TransUnion, Chicago, Ill., released its Q3 2023 Quarterly Credit Industry Insights Report, finding higher interest rates and prices for goods have pushed credit balances up. Simultaneously, mortgage originations–and other new credit accounts such as automobile loans–are lagging last year.

Bankcard balances set a new record at the end of the third quarter, at $995 billion. Last year that figure stood at $866 billion.

The average balance per consumer was up 11% to $6,088–the highest per-customer amount in the past decade.

“Inflation has abated to a large extent in recent months, but its elevated levels in 2021-2022 have left overall prices sharply higher across a wide range of products and services–not just discretionary spend categories, but everyday items that consumers rely on,” said Charlie Wise, Senior Vice President and Head of Global Research and Consulting at TransUnion. “As a result, consumers have increasingly turned to their existing available credit lines. It will be worth watching how those balances are further impacted as some consumers begin feeling the pinch of the resumption of student loan payments.”

Amid the pricier environment, mortgage originations in the quarter were down 36.5% year-over-year. Auto originations were down 8.7% and unsecured personal loan originations were down 14.5%.

Total mortgage balances, however, increased 3.2%–from $11.5 trillion to $11.8 trillion. That’s also slightly up from Q2, when they stood at $11.7 trillion.

Refinances were down 64% year-over-year from 425,000 to 151,000; rate and term and cash-out refinance originations fell 63% and 65% year-over-year, respectively.

Tappable homeowner equity was up 1% year-over-year to $19.7 trillion.

HELOC originations were down 28% from last year. Home Equity loan originations fell 3%.
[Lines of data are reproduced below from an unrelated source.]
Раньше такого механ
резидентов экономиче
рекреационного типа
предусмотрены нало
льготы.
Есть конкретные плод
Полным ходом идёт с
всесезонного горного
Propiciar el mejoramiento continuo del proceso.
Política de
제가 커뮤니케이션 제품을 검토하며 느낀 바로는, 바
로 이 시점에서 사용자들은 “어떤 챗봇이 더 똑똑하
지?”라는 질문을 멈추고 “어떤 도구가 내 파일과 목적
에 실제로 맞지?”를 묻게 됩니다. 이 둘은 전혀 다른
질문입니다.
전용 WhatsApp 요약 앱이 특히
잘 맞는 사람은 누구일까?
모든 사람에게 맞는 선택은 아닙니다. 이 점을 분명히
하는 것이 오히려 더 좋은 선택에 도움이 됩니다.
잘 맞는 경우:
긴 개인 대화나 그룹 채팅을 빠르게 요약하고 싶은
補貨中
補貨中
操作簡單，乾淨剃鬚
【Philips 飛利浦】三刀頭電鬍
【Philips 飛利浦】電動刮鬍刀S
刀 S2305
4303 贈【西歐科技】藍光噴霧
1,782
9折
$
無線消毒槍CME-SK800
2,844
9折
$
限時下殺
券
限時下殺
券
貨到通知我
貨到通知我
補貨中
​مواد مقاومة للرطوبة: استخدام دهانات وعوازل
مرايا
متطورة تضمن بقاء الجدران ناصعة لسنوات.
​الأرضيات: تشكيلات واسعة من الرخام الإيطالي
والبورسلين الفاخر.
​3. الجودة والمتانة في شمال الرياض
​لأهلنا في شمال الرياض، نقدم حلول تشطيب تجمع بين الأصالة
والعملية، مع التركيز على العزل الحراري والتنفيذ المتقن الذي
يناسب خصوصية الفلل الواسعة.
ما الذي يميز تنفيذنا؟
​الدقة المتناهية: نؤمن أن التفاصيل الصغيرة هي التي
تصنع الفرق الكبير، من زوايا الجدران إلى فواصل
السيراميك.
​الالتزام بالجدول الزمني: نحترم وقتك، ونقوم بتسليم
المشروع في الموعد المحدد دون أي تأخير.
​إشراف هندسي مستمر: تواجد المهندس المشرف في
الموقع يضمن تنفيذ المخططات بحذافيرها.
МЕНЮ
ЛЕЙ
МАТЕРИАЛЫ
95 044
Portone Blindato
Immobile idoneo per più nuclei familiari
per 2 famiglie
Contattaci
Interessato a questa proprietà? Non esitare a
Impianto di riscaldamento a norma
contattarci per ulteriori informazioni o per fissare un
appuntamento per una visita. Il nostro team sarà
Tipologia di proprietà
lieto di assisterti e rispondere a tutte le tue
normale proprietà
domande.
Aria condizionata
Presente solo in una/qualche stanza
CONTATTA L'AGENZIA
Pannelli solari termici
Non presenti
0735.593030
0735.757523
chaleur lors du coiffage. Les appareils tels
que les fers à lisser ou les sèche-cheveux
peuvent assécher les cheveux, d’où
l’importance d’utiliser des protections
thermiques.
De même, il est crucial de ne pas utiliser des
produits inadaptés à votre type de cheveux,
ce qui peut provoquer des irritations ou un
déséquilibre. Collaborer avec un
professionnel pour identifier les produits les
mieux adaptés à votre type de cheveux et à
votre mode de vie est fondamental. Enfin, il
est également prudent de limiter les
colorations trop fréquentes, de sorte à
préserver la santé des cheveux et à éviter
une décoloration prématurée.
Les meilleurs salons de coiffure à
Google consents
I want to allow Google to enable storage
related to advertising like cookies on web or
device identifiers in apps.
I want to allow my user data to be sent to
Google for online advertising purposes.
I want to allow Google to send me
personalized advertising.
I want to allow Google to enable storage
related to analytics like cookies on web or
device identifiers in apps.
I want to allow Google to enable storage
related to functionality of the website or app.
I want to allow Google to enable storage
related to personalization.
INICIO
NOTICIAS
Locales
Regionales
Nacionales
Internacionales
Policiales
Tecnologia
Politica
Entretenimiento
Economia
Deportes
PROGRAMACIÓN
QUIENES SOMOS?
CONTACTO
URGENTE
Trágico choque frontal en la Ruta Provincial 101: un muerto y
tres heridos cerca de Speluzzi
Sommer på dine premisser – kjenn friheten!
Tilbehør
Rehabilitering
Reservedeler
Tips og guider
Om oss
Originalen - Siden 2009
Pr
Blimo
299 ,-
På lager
Mortgage account-level delinquencies did rise 15% year-over-year to 1.02%, but those also remain below historical standards.

“Following a period of historically low account delinquencies, delinquencies have seen six consecutive quarters of [year-over-year] increases–inching them closer to pre-pandemic levels. Delinquencies increased across all stages (early, mid and late) and all loan types,” said Joe Mellman, Senior Vice President and Mortgage Business Leader at TransUnion.

“Vintage performance, which reflects the performance of an account in different periods after the loan was granted, shows deterioration in more recent originations,” Mellman continued. “New mortgage vintages are performing worse than vintages of the past four years. In the midst of increasing non-mortgage debt and rising delinquencies across the board, the record levels of equity available to homeowners will remain a viable solution to ease debt pressures.”